1.3: Introducing the market - the price mechanism Flashcards
Market
Any medium in which buyers and sellers interact and agree to trade at a price.
Buyers
All those people or organisations that want to purchase something; they create the demand for goods and services.
Sellers
All those people or organisations that want to sell something; they create the supply of goods and services.
Demand
The quantity of a good or service that people are willing and able to buy at a given price, at a given time.
Market demand
The sum of all individual demands for a particular good or service.
Demand curve
Shows the relationship between price and quantity demanded on a diagram.
Substitutes
Goods that can be consumed in place of another.

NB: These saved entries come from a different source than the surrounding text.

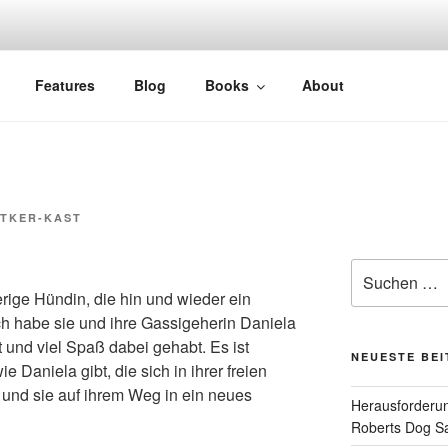
Features
Blog
Books
About
ETKER-KAST
Suchen
nach:
ierige Hündin, die hin und wieder ein
ch habe sie und ihre Gassigeherin Daniela
 und viel Spaß dabei gehabt. Es ist
NEUESTE BE
Daniela gibt, die sich in ihrer freien
und sie auf ihrem Weg in ein neues
Herausforderun
Roberts Dog S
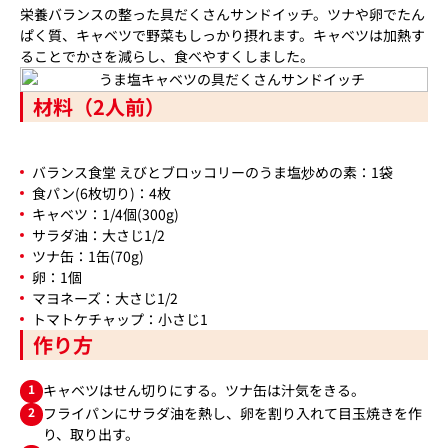
栄養バランスの整った具だくさんサンドイッチ。ツナや卵でたん
ぱく質、キャベツで野菜もしっかり摂れます。キャベツは加熱す
ることでかさを減らし、食べやすくしました。
材料（2人前）
バランス食堂 えびとブロッコリーのうま塩炒めの素：1袋
食パン(6枚切り)：4枚
キャベツ：1/4個(300g)
サラダ油：大さじ1/2
ツナ缶：1缶(70g)
卵：1個
マヨネーズ：大さじ1/2
トマトケチャップ：小さじ1
作り方
1
キャベツはせん切りにする。ツナ缶は汁気をきる。
2
フライパンにサラダ油を熱し、卵を割り入れて目玉焼きを作
り、取り出す。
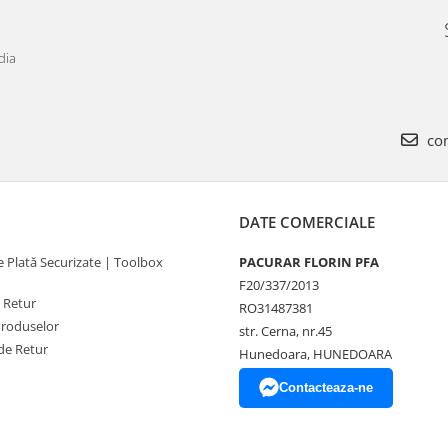
dia
com
DATE COMERCIALE
 Plată Securizate | Toolbox
PACURAR FLORIN PFA
F20/337/2013
e Retur
RO31487381
Produselor
str. Cerna, nr.45
de Retur
Hunedoara, HUNEDOARA
Contacteaza-ne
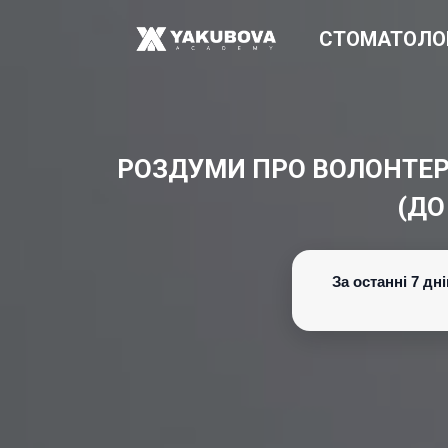
СТОМАТОЛО
РОЗДУМИ ПРО ВОЛОНТЕРСТ
(ДО
За останні 7 д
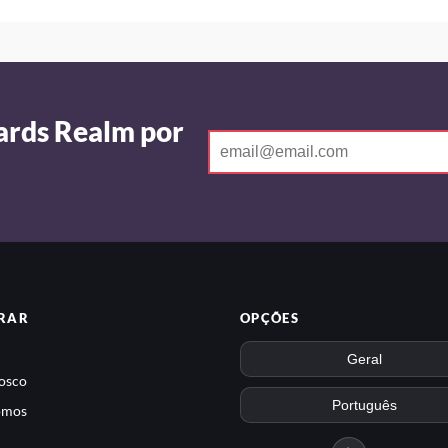
ards Realm por
RAR
OPÇÕES
osco
omos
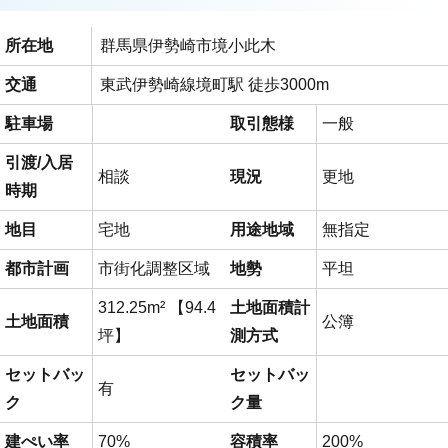
所在地
群馬県伊勢崎市境小此木
交通
東武伊勢崎線境町駅 徒歩3000m
駐車場
取引態様
一般
引渡/入居
相談
現況
更地
時期
地目
宅地
用途地域
無指定
都市計画
市街化調整区域
地勢
平坦
312.25m² 【94.4
土地面積計
土地面積
公簿
坪】
測方式
セットバッ
セットバッ
有
ク
ク量
建ぺい率
70%
容積率
200%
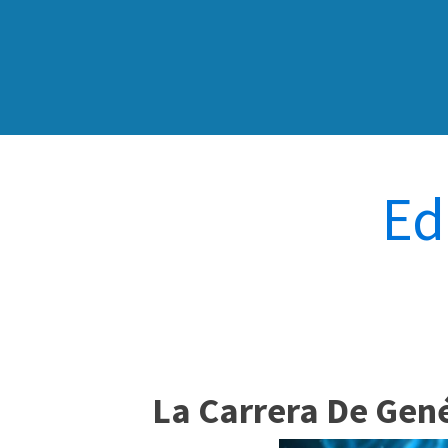
Ed
La Carrera De Gen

If the price of a substitute increases, the demand curve for the original good shifts to the right.
Complements
Goods that are normally consumed together.
If the price of a complement increases, the demand curve for the original good shifts to the left.
Changes in real incomes
When real incomes changes, so does the quantity demanded.
Normal goods
For most goods and services, as real income rises so too does the quantity demanded and as income drops, so does quantity.
Inferior goods
As income increases, quantity demanded falls and as income falls demand increases.
Changes in tastes and fashion
If the preference for a particular good increases, the demand curve for that good shifts to the right, if it decreases it shifts to the left.
Changes in size and age distribution of the population
As popular increases or decreases so does the demand for most goods and services.
Advertising and branding
The whole point of advertising is to make us all buy more of something i.e. to increase demand and shift the demand curve to the right.
Supply
The amount of a good and service that producers are willing and able to provide, at a given price, at a given time.
Market supply
The total output of all individual suppliers of a particular good or service.
Supply curve
Shows the relationship between price and quantity supplied.
Changes in the costs of production
An increase in costs shifts the supply curve upwards and to the left.
If a furniture maker has to pay for more wood, then profits decline. The less attractive profit opportunities may mean that the producers cut output.